Then the Indian nuclear-powered satellite explodes, causing an electro-magnetic pulse which wipes out all unshielded electronic equipment...

When I first saw Until the End of the World, I was very taken at the way in which it showed technology integrated into everyday life. Cars had electronic maps on their dashboards, computers were small and portable, videophones were the norm, software programs had animated avatars as user interfaces and could search global data... And yet other aspects remained unchanged. Cars looked a sleeker but a lot of old models were still being driven. Cities appeared to have changed very little - more neon and glass, perhaps, but no real substantial changes. And the way in which people lived their lives had not altered...

Science fiction has never been about predicting the future - that's futurism. But watching Until the End of the World now, eight years after it was set, seventeen years after it was made... it's interesting seeing just how close Wenders was.

Cars do indeed have electronic maps on their dashboards - GPS. Desktop computers have not changed greatly in appearance in ten years (unless you include the introduction of TFTs), but laptops certainly have. They are a great deal smaller and more powerful than they were in 1991 - the Asus EEE, for example, is 22.5 x 16.5 cm. Admittedly, the animated GUI for the search programs shown in the film are crude; modern CGI is far more sophisticated and realistic. But the search through global data itself is not so far from Google and the like - don't forget that when Until the End of the World was released, the WWW did not exist. And while videophones have yet to really catch on, mobile phones with cameras are common, as are webcams.

Despite this, the film still doesn't feel like it was actually made in 1999. There are enough near-misses to indicate its true age. And, of course, the central conceit, the camera which records brainwaves, is pure science fiction.
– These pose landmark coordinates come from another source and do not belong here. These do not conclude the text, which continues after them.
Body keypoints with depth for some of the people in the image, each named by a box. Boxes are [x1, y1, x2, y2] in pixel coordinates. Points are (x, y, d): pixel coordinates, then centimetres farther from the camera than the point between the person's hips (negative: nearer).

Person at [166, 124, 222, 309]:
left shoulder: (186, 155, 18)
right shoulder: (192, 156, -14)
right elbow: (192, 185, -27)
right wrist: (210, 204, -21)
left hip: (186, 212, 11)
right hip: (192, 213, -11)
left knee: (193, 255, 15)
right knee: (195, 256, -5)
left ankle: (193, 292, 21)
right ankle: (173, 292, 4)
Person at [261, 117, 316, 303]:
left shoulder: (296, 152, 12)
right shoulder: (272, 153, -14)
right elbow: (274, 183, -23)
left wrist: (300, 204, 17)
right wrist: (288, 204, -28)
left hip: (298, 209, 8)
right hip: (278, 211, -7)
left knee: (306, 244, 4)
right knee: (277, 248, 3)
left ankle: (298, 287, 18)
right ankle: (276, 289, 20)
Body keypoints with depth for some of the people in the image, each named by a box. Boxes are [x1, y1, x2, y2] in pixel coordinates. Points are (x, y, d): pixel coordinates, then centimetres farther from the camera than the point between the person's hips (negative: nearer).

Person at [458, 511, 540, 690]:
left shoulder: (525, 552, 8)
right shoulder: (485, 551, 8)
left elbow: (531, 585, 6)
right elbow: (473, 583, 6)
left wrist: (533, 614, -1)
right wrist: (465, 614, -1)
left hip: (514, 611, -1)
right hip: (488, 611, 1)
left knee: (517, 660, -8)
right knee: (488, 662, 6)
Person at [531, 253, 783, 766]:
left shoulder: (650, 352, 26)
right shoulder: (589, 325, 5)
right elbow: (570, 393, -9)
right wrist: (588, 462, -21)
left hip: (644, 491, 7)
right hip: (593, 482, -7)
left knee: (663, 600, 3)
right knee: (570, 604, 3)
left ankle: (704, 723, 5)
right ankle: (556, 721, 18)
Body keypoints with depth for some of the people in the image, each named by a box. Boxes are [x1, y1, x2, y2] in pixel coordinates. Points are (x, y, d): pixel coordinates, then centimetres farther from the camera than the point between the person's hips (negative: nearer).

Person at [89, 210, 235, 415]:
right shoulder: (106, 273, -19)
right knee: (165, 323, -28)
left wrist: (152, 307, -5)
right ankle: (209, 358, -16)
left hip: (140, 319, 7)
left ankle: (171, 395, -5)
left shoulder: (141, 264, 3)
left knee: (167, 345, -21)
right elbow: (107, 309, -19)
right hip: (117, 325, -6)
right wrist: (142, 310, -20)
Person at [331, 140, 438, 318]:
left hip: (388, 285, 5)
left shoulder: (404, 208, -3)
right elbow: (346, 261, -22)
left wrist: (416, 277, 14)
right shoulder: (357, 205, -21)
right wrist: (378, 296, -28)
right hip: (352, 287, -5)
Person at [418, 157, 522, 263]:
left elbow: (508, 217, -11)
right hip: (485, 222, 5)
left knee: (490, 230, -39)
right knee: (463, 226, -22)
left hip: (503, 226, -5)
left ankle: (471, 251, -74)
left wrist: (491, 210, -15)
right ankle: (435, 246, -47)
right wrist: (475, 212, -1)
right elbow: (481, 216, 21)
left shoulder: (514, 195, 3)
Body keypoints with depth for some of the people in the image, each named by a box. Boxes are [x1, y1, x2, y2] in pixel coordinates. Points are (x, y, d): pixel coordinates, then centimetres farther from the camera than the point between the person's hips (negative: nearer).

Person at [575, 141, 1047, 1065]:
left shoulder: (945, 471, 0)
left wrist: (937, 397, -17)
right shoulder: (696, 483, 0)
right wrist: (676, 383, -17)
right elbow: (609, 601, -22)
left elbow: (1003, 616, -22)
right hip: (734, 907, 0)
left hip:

It's still a damn good film, however. I'm not sure I'd call it a favourite - the plot feels a little like two stories badly-welded together, and both William Hurt and Solveig Dommartin seem curiously blank throughout. And the edition released in the UK has no subtitles, despite there being a lot of French dialogue (which is a little too fast and fluent for me). But I'll certainly watch it again.

1 comment:

catriana said...

i saw your blog for the first time a few minutes ago.. i like the non famous sf movie list. i'll check the blog out some time later but i had to comment on this. i first watched the movie in 2002., i think. i was a high school kid who attended this wenders-whole-week-tribute and had to be home by 12 and i couldn't see the end because that was the uncut version they played. i was totally struck :). the colours, the story, the length, the music... the day after i borrowed the movie and few days later i bought the soundtrack. that soundtrack goes with me everywhere :).. salut!